§ **TRECHO DO TEXTO**
- - - - - - -
"Generation" começou simplesmente fabulosa.
Em uma era na qual a TV norte-americana está especialmente interessada na juventude LGBTIA+ da geração-Z, a série da HBO Max trouxe uma visão desse grupo social idealizada por alguém de dentro, e não de fora: Zelda Barnz, uma jovem bissexual de 19 anos de idade, que criou a série ao lado do pai, Daniel Barnz.
A diferença entre "Generation" e títulos como "Euphoria" e "Grand Army", que abordam temas parecidos, ficou clara desde o início. Misturando comédia e drama com muito mais desapego e ousadia do que as visões sombrias das outras séries adolescentes "sérias" do cenário atual, "Generation" simplesmente soa muito mais autêntica à vida desses adolescentes, e à forma como eles veem um mundo que, mais do que nunca, desaba ao redor deles.
A adolescência retratada por Barnz aqui tem tanto de universal quanto de específico. A geração-Z experimenta muitas das dores de crescimento que são comuns à condição humana, um sentimento de desorientação e uma intensidade emocional que são imediatamente identificáveis para qualquer um que já teve essa idade - mas ela também é única em muitos sentidos.
- - - - - - -
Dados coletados
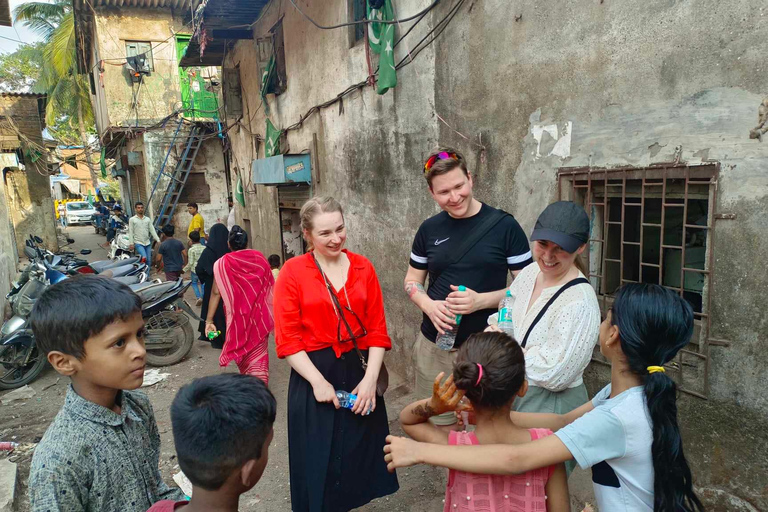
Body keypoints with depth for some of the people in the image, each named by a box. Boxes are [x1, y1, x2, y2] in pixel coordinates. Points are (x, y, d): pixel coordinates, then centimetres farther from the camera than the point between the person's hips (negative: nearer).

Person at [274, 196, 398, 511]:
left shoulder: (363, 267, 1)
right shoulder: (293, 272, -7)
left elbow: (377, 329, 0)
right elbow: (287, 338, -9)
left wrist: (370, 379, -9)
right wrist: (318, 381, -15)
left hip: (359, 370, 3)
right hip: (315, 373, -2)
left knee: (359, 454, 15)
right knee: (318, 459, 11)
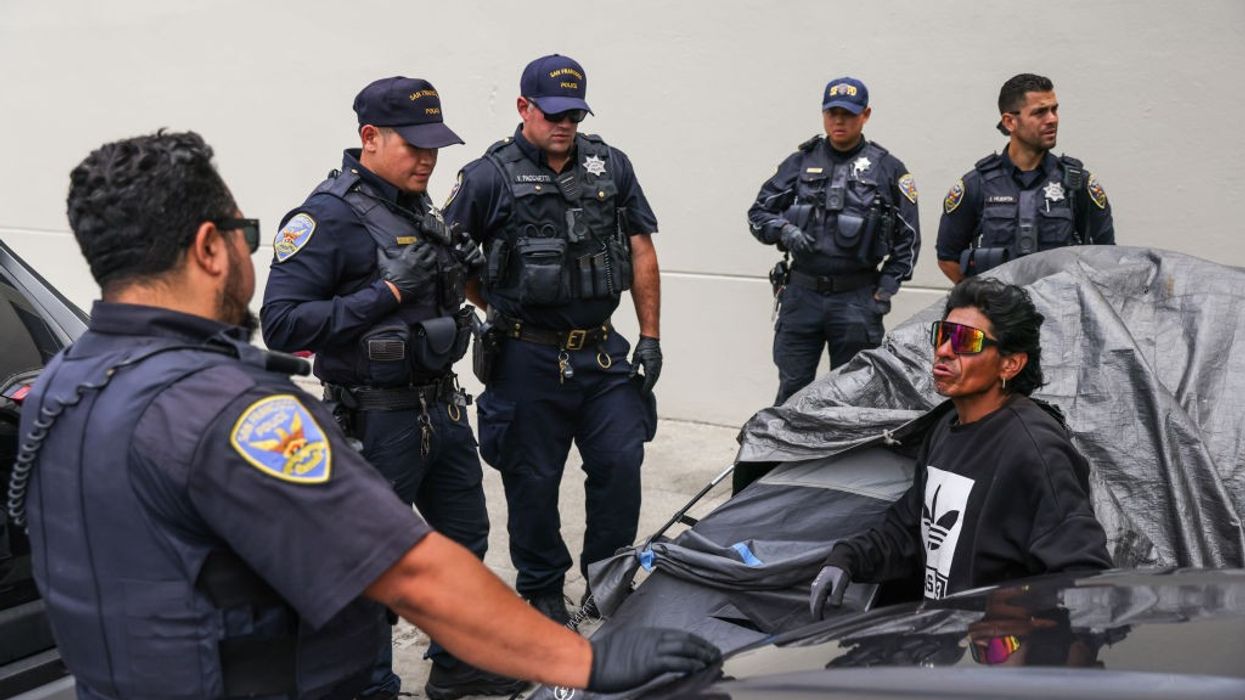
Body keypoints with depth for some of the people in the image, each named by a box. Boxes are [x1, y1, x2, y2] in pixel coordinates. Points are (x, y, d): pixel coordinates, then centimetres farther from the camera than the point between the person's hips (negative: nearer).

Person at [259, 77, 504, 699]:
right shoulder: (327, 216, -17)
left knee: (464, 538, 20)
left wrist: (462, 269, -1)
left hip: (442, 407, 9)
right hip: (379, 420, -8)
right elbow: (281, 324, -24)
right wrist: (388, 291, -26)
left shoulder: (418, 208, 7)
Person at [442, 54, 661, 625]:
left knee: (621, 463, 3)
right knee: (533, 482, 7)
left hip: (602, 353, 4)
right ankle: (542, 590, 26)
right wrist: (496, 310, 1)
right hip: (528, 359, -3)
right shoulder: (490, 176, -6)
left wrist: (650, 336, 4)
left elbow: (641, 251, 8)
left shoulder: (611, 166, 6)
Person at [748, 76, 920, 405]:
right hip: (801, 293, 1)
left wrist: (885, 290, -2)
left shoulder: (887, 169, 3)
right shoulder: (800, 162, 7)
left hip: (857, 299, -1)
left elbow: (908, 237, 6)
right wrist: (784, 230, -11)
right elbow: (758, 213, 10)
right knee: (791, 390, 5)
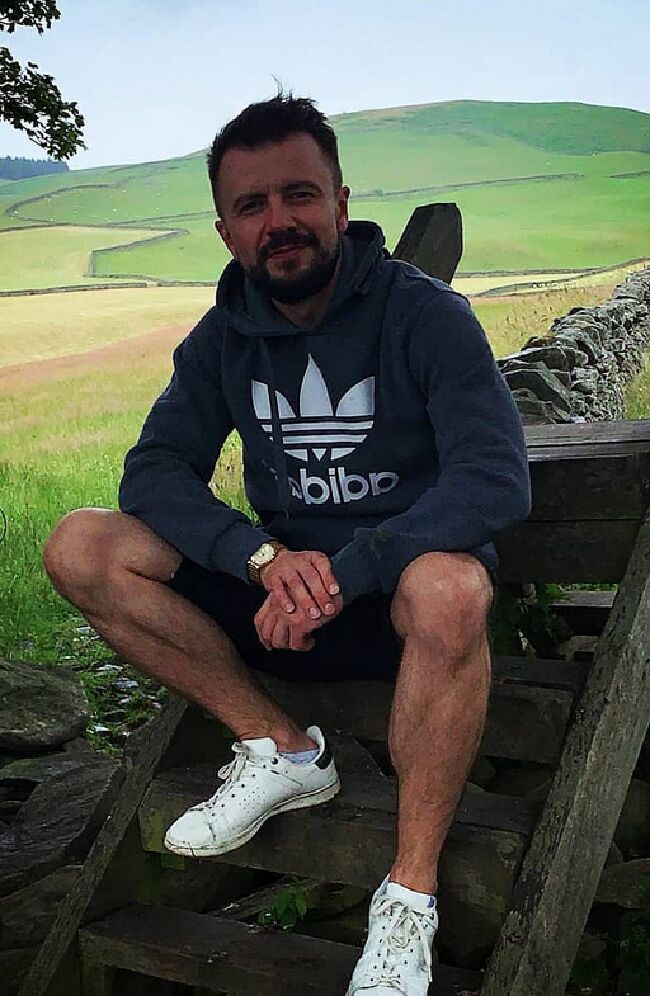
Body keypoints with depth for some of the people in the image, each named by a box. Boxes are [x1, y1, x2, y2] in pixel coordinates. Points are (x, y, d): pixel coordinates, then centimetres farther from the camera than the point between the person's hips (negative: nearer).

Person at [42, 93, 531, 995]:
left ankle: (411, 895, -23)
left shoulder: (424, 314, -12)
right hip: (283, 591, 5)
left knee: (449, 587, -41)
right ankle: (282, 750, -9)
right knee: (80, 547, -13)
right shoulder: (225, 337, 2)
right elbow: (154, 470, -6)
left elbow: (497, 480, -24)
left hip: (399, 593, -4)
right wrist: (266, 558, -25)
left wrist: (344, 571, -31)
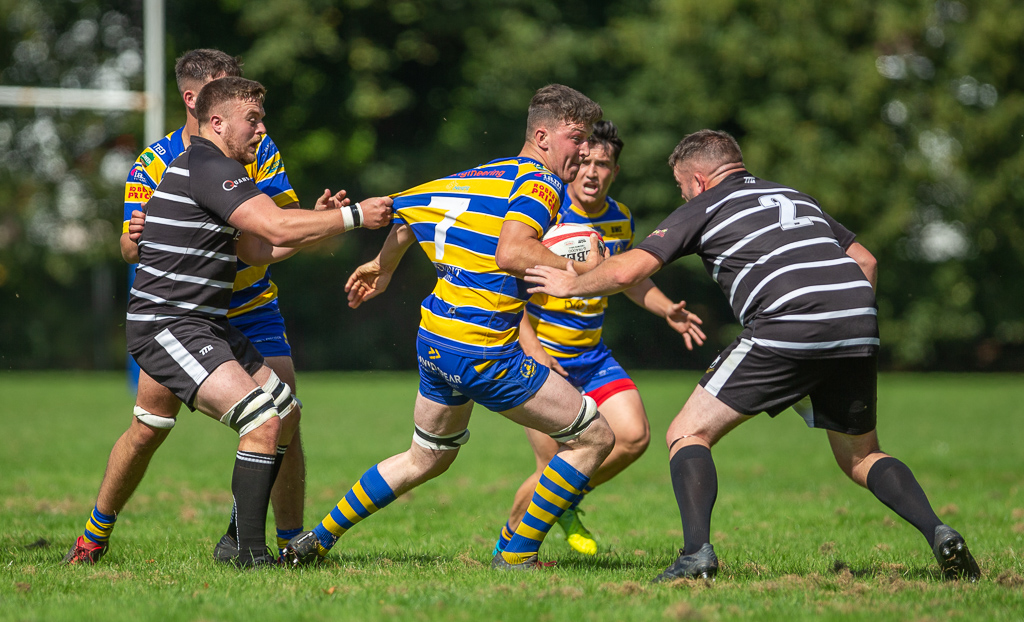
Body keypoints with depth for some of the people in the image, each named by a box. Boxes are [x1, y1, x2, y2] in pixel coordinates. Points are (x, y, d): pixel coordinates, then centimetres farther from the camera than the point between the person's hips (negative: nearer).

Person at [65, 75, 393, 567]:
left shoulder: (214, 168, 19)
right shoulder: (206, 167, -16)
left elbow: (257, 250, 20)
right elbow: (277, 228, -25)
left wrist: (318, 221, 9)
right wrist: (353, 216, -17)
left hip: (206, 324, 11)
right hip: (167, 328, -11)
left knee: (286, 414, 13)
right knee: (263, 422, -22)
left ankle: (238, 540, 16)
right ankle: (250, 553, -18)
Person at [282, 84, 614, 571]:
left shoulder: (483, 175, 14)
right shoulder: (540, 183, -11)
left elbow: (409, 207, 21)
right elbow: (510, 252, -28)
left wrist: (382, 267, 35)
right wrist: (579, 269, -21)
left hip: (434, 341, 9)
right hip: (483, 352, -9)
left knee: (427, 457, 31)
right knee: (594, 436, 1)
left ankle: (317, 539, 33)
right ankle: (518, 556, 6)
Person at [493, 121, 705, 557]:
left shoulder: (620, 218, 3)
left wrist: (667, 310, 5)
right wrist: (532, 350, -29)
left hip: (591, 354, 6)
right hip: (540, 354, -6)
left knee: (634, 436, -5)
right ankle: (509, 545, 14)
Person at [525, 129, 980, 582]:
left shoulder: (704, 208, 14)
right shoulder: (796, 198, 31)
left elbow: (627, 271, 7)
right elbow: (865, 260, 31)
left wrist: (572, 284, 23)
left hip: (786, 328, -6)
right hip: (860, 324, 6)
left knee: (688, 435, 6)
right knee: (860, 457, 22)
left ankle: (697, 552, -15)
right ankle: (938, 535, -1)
- - - - - - -
§ **COMPLETE O SEGUINTE**
- a) Segundo o texto sobre a série "Generation", com quem Zelda Barnz criou a série?
- b) Reproduza o trecho do texto sobre a série "Generation" entre "A diferença entre" e "em muitos sentidos.", inclusive, renomeando "Euphoria" como "Skins".
Os dados formam um material à parte, independente do texto.

§ **LISTA DE RESPOSTAS**
- a) Com o pai, Daniel Barnz.

- b)
A diferença entre "Generation" e títulos como "Skins" e "Grand Army", que abordam temas parecidos, ficou clara desde o início. Misturando comédia e drama com muito mais desapego e ousadia do que as visões sombrias das outras séries adolescentes "sérias" do cenário atual, "Generation" simplesmente soa muito mais autêntica à vida desses adolescentes, e à forma como eles veem um mundo que, mais do que nunca, desaba ao redor deles.
A adolescência retratada por Barnz aqui tem tanto de universal quanto de específico. A geração-Z experimenta muitas das dores de crescimento que são comuns à condição humana, um sentimento de desorientação e uma intensidade emocional que são imediatamente identificáveis para qualquer um que já teve essa idade - mas ela também é única em muitos sentidos.